Thanks for reply Alexey
I can only get graph for 24hrs I try looking all over place and can’t make it more. It interesting I have outage of 4 mins at 00:21hrs - that is during backup window, and I think Veeam causing a hang on node as it sync disks - I changed setting now to only freeze VM being backed up, as Storagenode was lumped in with a load of other Dev VM’s that not being used. So it is false for me to say no outage, it looks like while Storagenode thinks it online all time, there was a a blip when it failed to respond. But overall, it says for 30 days my uptime is 99.249% I not understand why only north say around 90% - #EDIT, check today and it now up to 90.91% I not good enough at math to understand this.

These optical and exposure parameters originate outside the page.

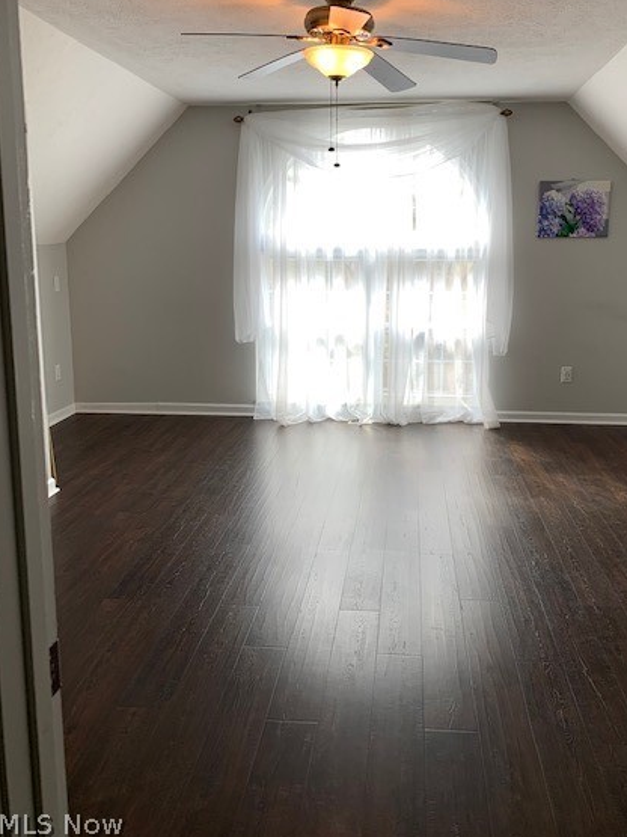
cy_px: 363
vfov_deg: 59.8
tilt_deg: -8.7
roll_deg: -0.1
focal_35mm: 30
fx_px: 725
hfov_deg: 46.7
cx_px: 353
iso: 25
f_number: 1.8
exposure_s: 1/120
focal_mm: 4.25
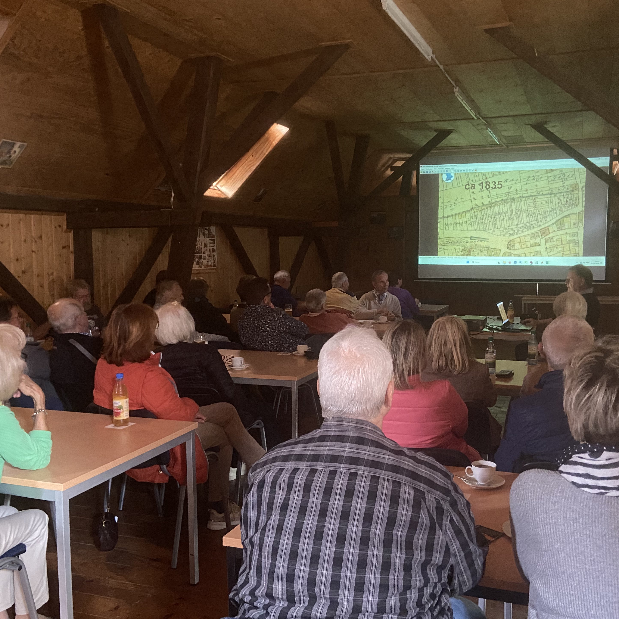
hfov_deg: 50.8
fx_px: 647
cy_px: 313
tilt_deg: -5.2
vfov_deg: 51.1
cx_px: 366
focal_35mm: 32
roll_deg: +0.3
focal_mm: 4.25
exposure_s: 1/30
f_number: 1.8
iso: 800
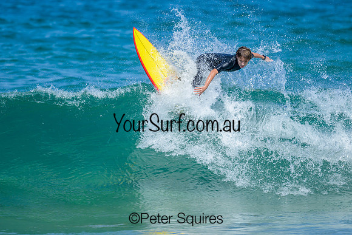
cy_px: 122
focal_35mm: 1095
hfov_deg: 1.9
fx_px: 10711
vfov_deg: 1.3
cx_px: 197
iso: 360
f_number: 6.3
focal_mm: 800
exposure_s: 1/2500
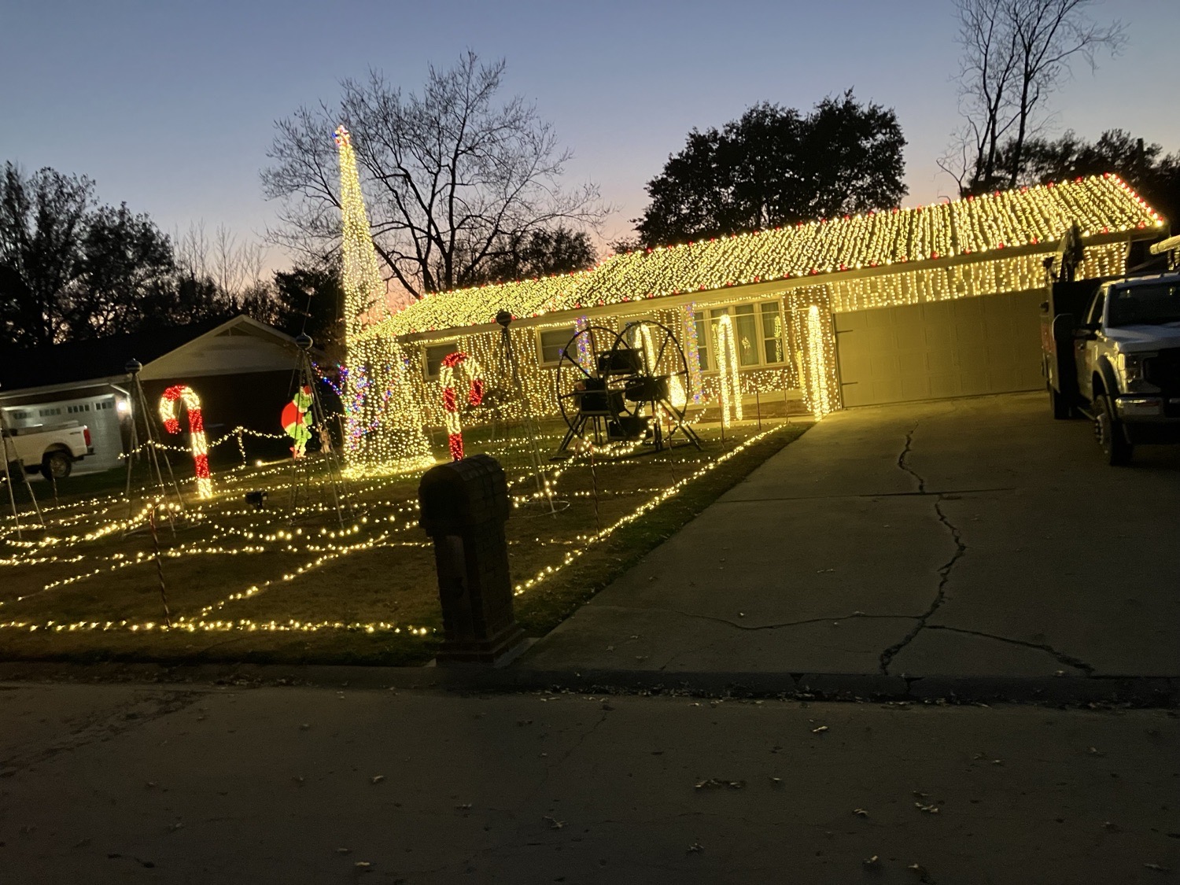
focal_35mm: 28
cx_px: 590
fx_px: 954
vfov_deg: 49.7
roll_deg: +5.4
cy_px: 442
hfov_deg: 63.4
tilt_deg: -2.4
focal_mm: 3.99
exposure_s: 1/30
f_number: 1.8
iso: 400
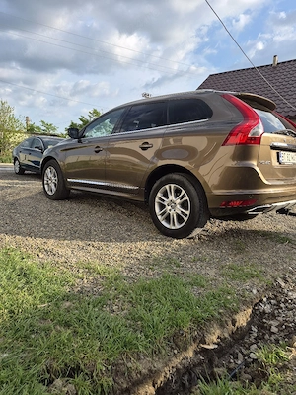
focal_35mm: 23
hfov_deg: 58.9
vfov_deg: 73.9
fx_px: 262
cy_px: 198
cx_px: 148
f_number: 1.8
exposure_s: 1/2500
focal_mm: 5.4
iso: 80
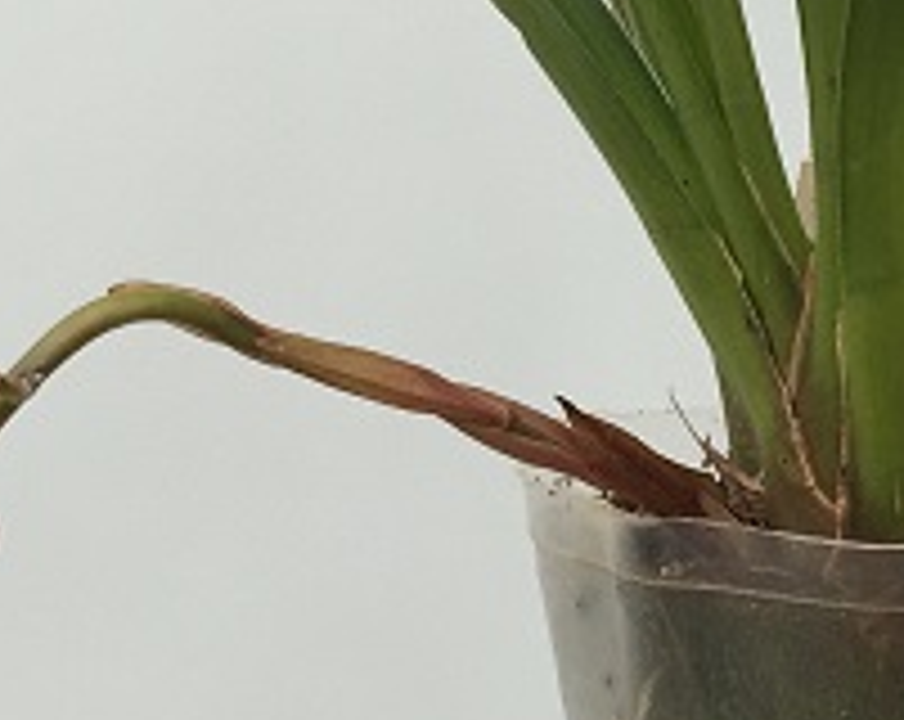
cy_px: 362
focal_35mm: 127
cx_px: 711
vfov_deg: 12.1
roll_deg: +1.5
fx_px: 3391
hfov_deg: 15.1
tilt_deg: -5.3
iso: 50
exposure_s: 1/100
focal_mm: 4.15
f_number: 2.2
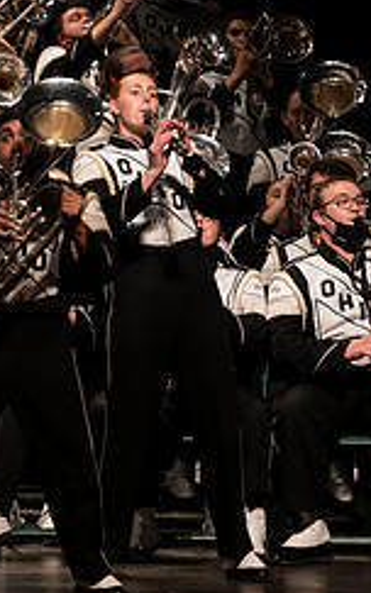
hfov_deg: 2.7
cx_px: -305
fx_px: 7874
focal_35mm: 487
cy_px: 237
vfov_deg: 4.3
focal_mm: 200
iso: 2500
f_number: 2.8
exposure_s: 1/500
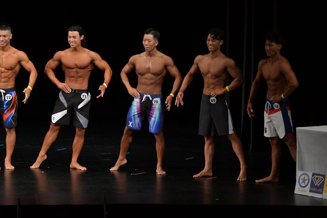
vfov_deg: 6.3
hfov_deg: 9.5
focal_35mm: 217
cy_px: 109
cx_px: 164
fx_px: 1970
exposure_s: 1/400
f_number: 5.6
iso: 3200
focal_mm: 145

Thanks me read them all points below, would love to hear other SNO views on this.
Things that I query,
A - From implementation section, “Ideally even the least audited nodes should be audited multiple times over the course of a window.” - the assumption is window is 12hrs, although this can be set in satellite config (we not know what that is). From stats I seeing on North satellite, on 9GB data I seeing 10 audits in 30 days, so assumption in implementation incorrect for small SNO’s.
B- Section 3 of implementation under network, “If we decide not to attempt retries, we should adjust the offline threshold accordingly to account for offline false positives and ensure that even the smallest nodes are still audited enough that any false positives should not pose a real threat.” I think I might be seeing this, where north shards very small in comparison to total shards on network, so I get audited very little, and due to small downtime of 4 mins, get much bigger swing in online.
This probably not big thing at moment, but when we have 20k sno’s and data ingress at 128kbps a node (made up), new SNO’s will take long time to vet and fill up and could get caught by issue of dropping online, due to low audit, and low shard count making it hard to join network before DQ.